La rencontre s’est déroulée en présence du
ministre de la Défense et des Anciens combattants, le colonel Sadio Camara, du
ministre de l’Économie et des Finances, Alousséni Sanou, et du ministre de
l’Environnement, de l’Assainissement et du Développement durable, Mamadou Samaké.
On notait également la présence du représentant permanent de la République du
Mali auprès des Nations unies, Issa Konfourou, et du chef de la Minusma, El
Ghassim Wane.
À la fin de la rencontre tenue à huis clos
pendant plus d’une heure, le secrétaire général adjoint des Nations unies chargé
du soutien opérationnel a confié que les deux parties se sont mises d’accord
qu’elles vont faire le retrait de manière à maintenir la quiétude entre elles,
conformément au délai.
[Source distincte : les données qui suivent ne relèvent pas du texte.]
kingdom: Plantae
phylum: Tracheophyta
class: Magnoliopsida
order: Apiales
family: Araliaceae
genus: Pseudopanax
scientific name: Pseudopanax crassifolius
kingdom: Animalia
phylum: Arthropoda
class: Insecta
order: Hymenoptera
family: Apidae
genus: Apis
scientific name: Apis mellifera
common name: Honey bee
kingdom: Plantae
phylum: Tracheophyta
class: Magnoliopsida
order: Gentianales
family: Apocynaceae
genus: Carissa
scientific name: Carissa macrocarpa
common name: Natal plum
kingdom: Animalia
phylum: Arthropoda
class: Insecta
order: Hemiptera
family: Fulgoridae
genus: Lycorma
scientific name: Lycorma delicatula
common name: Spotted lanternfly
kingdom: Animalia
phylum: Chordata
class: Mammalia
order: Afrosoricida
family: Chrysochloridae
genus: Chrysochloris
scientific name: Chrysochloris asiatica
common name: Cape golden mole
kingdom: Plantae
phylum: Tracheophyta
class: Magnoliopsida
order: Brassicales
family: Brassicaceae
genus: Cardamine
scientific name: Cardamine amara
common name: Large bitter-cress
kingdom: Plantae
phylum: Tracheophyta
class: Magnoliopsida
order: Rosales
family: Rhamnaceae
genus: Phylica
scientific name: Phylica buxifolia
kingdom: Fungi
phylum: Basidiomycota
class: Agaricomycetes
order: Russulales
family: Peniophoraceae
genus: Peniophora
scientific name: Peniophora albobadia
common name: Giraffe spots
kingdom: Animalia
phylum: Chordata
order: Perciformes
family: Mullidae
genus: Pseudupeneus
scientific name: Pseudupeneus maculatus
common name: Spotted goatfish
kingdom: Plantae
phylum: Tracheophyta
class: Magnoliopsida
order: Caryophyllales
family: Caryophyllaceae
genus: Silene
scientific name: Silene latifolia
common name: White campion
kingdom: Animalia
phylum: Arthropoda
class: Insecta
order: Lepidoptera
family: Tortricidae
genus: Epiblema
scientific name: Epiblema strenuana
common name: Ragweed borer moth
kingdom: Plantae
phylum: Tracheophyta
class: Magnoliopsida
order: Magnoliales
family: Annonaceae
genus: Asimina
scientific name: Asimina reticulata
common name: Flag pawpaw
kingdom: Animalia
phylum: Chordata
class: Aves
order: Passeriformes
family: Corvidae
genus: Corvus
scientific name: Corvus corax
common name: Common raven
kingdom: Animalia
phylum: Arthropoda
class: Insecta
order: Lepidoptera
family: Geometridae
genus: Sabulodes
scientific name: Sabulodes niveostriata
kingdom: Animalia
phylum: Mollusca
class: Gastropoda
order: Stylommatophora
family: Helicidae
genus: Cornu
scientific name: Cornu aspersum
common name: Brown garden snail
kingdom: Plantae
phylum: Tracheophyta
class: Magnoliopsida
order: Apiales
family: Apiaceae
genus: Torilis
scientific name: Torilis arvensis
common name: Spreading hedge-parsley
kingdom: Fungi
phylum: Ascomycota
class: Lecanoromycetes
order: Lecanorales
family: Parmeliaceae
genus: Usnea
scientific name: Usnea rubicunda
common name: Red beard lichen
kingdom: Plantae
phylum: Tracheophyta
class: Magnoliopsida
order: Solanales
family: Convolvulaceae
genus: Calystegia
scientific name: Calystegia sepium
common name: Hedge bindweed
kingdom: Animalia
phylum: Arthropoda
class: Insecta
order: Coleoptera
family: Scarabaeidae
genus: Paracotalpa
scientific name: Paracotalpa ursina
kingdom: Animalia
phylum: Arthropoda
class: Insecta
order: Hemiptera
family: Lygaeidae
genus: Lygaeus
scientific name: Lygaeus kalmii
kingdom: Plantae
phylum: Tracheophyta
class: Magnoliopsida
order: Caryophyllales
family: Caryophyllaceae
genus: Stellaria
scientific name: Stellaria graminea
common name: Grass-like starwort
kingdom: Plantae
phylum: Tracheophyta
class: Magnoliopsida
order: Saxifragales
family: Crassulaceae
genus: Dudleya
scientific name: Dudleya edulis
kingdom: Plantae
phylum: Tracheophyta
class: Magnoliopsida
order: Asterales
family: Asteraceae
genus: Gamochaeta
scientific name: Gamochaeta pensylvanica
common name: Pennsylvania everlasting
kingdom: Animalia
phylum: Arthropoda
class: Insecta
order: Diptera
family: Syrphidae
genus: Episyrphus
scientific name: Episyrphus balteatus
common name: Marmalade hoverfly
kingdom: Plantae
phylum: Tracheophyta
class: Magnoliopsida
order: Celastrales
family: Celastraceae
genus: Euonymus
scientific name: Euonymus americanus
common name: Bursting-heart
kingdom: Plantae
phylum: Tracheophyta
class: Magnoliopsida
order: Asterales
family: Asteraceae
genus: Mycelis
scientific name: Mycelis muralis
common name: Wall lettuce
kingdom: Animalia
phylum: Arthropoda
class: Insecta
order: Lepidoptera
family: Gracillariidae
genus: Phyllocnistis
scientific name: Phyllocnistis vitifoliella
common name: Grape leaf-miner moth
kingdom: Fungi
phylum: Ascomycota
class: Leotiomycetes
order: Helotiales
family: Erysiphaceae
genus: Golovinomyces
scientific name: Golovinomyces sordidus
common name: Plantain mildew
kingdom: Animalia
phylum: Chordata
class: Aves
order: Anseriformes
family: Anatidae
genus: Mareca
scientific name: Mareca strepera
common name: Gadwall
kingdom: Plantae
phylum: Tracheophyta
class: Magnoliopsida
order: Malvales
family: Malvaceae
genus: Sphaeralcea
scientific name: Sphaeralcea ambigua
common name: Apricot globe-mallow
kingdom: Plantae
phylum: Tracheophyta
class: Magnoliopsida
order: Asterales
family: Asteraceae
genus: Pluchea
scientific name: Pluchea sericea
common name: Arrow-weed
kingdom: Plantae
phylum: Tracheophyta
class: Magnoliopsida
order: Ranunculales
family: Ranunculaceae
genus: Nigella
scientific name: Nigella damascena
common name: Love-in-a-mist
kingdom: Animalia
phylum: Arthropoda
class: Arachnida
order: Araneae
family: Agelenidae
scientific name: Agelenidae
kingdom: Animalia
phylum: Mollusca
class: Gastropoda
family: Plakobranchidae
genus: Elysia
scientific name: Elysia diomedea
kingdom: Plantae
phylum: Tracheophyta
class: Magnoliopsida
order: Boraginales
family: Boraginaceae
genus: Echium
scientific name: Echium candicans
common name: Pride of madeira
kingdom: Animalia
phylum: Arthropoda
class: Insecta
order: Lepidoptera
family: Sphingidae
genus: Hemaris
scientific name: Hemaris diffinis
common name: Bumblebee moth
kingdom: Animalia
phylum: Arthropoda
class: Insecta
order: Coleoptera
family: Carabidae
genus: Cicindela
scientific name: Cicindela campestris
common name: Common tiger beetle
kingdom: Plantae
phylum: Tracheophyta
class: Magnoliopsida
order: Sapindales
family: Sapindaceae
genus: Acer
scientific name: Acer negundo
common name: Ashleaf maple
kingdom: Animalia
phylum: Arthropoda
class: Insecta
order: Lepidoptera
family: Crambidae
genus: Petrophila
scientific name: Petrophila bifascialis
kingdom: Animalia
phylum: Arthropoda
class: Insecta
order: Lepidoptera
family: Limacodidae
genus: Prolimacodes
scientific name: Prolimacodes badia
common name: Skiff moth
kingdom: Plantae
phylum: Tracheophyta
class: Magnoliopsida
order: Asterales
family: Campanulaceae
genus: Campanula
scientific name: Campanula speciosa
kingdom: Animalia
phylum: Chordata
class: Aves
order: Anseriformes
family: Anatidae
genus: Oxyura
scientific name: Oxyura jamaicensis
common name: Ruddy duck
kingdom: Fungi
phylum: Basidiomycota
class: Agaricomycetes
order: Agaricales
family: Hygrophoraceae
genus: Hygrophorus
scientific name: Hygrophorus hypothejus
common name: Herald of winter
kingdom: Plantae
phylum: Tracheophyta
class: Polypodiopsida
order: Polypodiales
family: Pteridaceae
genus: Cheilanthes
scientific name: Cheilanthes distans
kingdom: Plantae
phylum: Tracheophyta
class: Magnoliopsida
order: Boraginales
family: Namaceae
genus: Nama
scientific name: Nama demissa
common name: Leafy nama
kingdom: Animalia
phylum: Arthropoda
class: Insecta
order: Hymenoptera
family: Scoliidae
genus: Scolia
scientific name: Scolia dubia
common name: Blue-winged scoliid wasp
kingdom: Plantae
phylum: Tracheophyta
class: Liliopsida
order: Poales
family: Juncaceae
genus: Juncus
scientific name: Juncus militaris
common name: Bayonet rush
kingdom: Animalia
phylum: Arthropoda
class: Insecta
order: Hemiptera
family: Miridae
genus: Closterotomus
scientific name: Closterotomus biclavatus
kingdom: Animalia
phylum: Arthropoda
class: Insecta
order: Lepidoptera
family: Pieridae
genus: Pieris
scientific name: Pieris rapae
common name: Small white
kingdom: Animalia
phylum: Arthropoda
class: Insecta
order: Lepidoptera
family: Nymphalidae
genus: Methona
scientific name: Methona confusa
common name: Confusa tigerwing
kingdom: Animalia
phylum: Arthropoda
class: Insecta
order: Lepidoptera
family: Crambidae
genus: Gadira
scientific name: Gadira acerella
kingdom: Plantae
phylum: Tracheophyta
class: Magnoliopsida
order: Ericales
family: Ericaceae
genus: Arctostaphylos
Cette étape, a ajouté Atul Khare, est importante dans la
coopération entre les Nations unies et le Mali. Et le diplomate onusien
d’affirmer que cette coopération continuera
même après le départ de la Minusma.
Le ministre en charge des Affaires étrangères
a précisé que le secrétaire général adjoint des Nations unies chargé du soutien
opérationnel était venu dans le cadre du plan de retrait pour voir avec le
gouvernement la manière dont les choses se mettent en place conformément à la résolution
2690 du Conseil de sécurité. «Nous apprécions cette visite et nous sentons un engagement
réel de sa part pour tout faire afin que ça soit une réussite et pour le Mali
et pour les Nations unies», a-t-il dit.
Pour Abdoulaye Diop, il s’agit d’une opération
qui est assez lourde, estimant qu’il y a tout de même un engagement de la part
du gouvernement et des Nations unies pour faire en sorte que tous les équipements,
les matériels, les personnels puissent être évacués avant le 31 décembre
2023.
Le chef de la diplomatie malienne a affirmé que pour le Mali, toutes les dispositions sont prises, les équipes sont en place pour pouvoir donner toutes les approbations nécessaires afin que ces plans puissent être exécutés conformément à la Résolution 2690 à la date du 31 décembre 2023.